Kenneth Davidson, (2021 Slobodkin Award recipient) a Slobodkin fund grant supported Kenneth Davidson to analyze seasonal dynamics of photosynthetic capacity and water use efficiency of four common deciduous tree species. He found that while water use efficiency is indeed seasonally dynamic, the seasonal behavior of this trait is highly species specific.
Kenneth Davidson

Anna McPherran,  (2021 Williams Award recipient) completed a field expedition in the Dominican Republic and Jamaica to collect hutia tissue samples for genomic analysis. genomic demographic inference methods will allow her to infer population size through time to determine the causes of decline in this family of endangered mammals.
The endangered Hispaniolan hutia, Plagiodontia aedium, held by Dominican scientist Gershon Feliz during Anna McPherran’s research expedition thanks to the Williams Award.

Urmi Poddar (2021 Slobodkin Award recipient) carried out vegetation surveys this year in forest sites in Suffolk County to understand the relationship between native composition, community assembly processes, and invasion. While data analysis is underway, she has already noted that different forest types have different degrees of invasion, which seem to vary with native composition. Reassuringly, most of the sites did not have a high abundance of invasive plants.
Urmi Poddar, far from the Pine Barrens of Long Island where she conducts her work thanks to the Slobodkin Award.
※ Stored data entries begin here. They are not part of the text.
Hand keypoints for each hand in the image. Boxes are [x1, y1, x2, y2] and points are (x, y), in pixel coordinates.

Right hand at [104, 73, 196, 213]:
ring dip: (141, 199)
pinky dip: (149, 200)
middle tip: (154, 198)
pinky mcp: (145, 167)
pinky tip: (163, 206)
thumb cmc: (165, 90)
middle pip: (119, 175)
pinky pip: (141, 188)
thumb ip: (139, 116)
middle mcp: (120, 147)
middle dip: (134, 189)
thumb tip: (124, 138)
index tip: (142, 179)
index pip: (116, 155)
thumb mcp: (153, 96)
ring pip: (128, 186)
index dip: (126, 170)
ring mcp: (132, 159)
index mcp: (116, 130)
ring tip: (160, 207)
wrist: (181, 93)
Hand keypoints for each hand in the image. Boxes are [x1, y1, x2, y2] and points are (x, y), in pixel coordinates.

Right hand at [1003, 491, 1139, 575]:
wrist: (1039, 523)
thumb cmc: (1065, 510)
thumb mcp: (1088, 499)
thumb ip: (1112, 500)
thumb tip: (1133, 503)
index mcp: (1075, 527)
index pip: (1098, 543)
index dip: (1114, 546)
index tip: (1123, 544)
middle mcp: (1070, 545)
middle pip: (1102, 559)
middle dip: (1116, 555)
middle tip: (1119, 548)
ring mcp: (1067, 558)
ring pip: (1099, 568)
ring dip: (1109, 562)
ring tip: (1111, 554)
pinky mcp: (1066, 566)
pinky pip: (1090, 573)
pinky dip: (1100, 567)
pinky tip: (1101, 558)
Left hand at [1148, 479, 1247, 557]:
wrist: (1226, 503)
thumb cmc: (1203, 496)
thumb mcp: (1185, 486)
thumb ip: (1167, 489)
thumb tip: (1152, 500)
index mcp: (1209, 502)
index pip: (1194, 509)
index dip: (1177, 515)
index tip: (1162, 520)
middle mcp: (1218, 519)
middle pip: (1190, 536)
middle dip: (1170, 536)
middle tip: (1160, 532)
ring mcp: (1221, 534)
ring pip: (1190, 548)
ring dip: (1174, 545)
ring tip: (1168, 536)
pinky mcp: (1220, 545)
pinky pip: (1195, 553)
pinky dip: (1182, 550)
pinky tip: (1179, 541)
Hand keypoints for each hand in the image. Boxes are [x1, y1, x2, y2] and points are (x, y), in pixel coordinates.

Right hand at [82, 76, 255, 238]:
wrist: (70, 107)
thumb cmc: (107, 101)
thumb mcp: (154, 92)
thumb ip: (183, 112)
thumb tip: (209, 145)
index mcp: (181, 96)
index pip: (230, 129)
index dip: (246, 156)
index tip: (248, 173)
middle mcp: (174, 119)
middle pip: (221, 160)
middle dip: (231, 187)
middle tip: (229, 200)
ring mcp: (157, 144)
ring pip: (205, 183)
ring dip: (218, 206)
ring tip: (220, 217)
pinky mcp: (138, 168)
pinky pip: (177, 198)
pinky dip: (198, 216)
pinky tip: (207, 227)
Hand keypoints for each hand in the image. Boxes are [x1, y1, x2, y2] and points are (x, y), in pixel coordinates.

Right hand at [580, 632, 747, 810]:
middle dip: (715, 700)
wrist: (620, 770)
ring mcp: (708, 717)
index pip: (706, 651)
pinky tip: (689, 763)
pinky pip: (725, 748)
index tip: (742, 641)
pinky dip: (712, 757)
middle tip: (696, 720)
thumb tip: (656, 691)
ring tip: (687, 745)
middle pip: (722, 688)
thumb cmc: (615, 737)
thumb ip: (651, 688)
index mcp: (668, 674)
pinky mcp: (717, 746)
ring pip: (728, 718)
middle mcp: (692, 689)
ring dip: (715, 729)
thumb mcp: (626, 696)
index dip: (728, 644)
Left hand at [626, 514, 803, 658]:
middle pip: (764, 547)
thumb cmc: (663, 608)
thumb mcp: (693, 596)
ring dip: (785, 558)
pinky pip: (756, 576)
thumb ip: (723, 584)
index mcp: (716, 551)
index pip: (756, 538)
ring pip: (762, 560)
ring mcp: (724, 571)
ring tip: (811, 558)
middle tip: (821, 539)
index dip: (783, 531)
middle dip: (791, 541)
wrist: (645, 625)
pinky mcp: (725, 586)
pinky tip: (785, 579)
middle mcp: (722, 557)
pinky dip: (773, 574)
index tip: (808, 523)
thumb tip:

Allison Rugila's (2021 Cost of Ed Award recipient) latest research demonstrates how larval exposure of hard clams, Mercenaria mercenaria, to environmental stressors (like hypoxia and acidification) can affect resiliency at later developmental stages. Juvenile clams exposed to low pH-low dissolved oxygen as larvae had significantly higher growth rates relative to juveniles that were naive to either stressor.  Allison is currently investigating whether these lasting differences in survivorship and growth rates are due to variation in energy budgeting strategies or turnover in host microbial communities.
Allison Rugila holding a chiton during her field sampling for hard clams for which she applied to the Sokal, Slobodkin, and Student Excellence.

Over the 2021 summer, Anna Thonis (2021 Sokal Award recipient) completed a 3.5-month field season in Puerto Rico with the help of her field team of 21 University of Puerto Rico undergraduate biology students. The team conducted manual removal and addition experiments to study competition in three species of Puerto Rican anole, collecting data on and tagging over 1,500 unique anoles.
Anna Thonis (center front row) and her research team, all University of Puerto Rico undergraduate biology students, with whom she had an excellent field season thanks to the Sokal Award.

Yijie Tian,  (2021 Williams Award recipient) a Williams fund grant helped Yijie Tian to investigate a 6th to 8th century cemetery in Northern Italy, finding individuals were organized based on biological relatedness. Although the two kindred groups looked similar in their burial patterns and grave goods, they differ a great deal in genetic background and spatial organization, thus showing the value of genomics for understanding culture.